Ferranti's Argus computers were a line of industrial control computers offered from the 1960s into the 1980s. Originally designed for a military role, a re-packaged Argus was the first digital computer to be used to directly control an entire factory. They were widely used in a variety of roles in Europe, particularly in the UK, where a small number continue to serve as monitoring and control systems for nuclear reactors.
The original Argus was developed in 1958 as a ground-based control computer for the Bristol Bloodhound Mark 2 missile. Along with general readiness and fire-control duties, the Argus had a unique function in this system. The Bloodhound had a radar dish in the nose of the missile that had to be locked down during launch due to the vibration of the solid fuel rocket boosters that got the missile up to speed. Once the boosters were burned out and ejected, two ramjet engines took over that provided smooth thrust, allowing the radar antenna to be unlocked and start tracking the target. The Argus calculated where the target would be relative to the missile at the point of burnout, feeding that to the missile before launch and thereby allowing it to slew the radar to the correct angle when it unlocked.
During development, another team at Ferranti were positioning the system as a process control computer. Their first sale in this market was in 1962, to ICI, to operate their soda ash/ammonia plant at Fleetwood, Lancashire. This was the first large factory to be controlled directly by a digital computer. Other European sales followed.

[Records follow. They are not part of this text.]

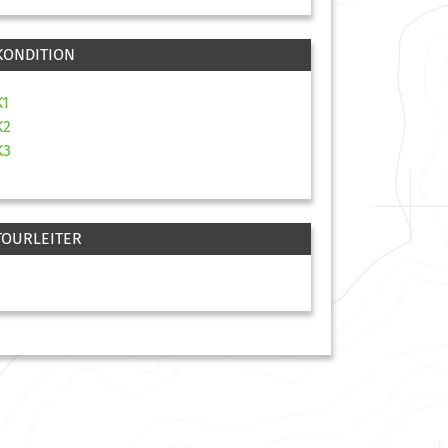
KONDITION
K1
K2
K3
TOURLEITER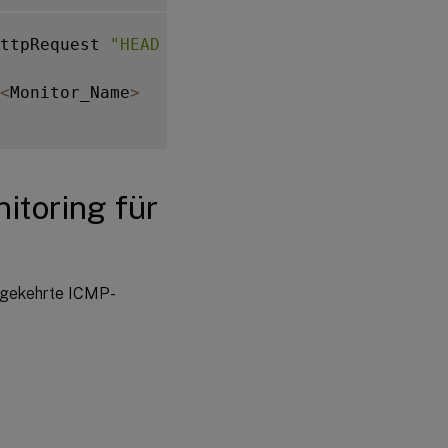
ttpRequest 
"HEAD /"
-
destIP 
<
Primary_Service
<
Monitor_Name
>
itoring für
umgekehrte ICMP-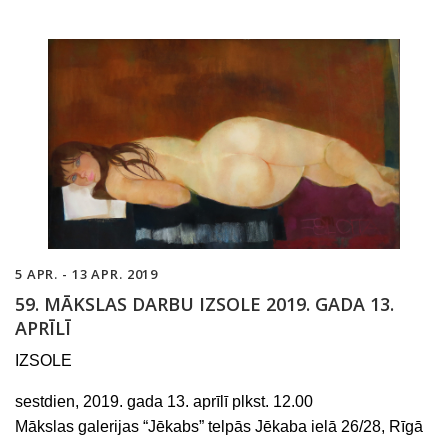
5 APR. - 13 APR. 2019
59. MĀKSLAS DARBU IZSOLE 2019. GADA 13.
APRĪLĪ
IZSOLE
sestdien, 2019. gada 13. aprīlī plkst. 12.00
Mākslas galerijas “Jēkabs” telpās Jēkaba ielā 26/28, Rīgā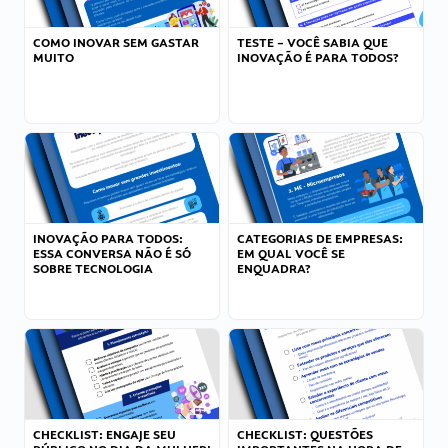
COMO INOVAR SEM GASTAR
TESTE – VOCÊ SABIA QUE
MUITO
INOVAÇÃO É PARA TODOS?
INOVAÇÃO PARA TODOS:
CATEGORIAS DE EMPRESAS:
ESSA CONVERSA NÃO É SÓ
EM QUAL VOCÊ SE
SOBRE TECNOLOGIA
ENQUADRA?
CHECKLIST: ENGAJE SEU
CHECKLIST: QUESTÕES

The Argus circuitry was based on germanium transistors with 0 and -6 volts representing binary 1 and 0, respectively. The computer was based on a 12-bit word length with 24-bit instructions. The arithmetic was handled in two parallel 6-bit ALUs operating at 500 kHz. Additions in the ALU took 12 µs, but adding in the memory access time meant simple instructions took about 20 µs. Double-length (24-bit) arithmetic operations were also provided. Data memory was supplied in a 12-bit, 4096 word, core memory store, while up to 64 instruction words were stored in a separate plugboard array, using ferrite pegs dropped into holes to create a "1". Op codes were 6 bits, registers 3 bits, index register (modifier) 2 bits and data address 13 bits.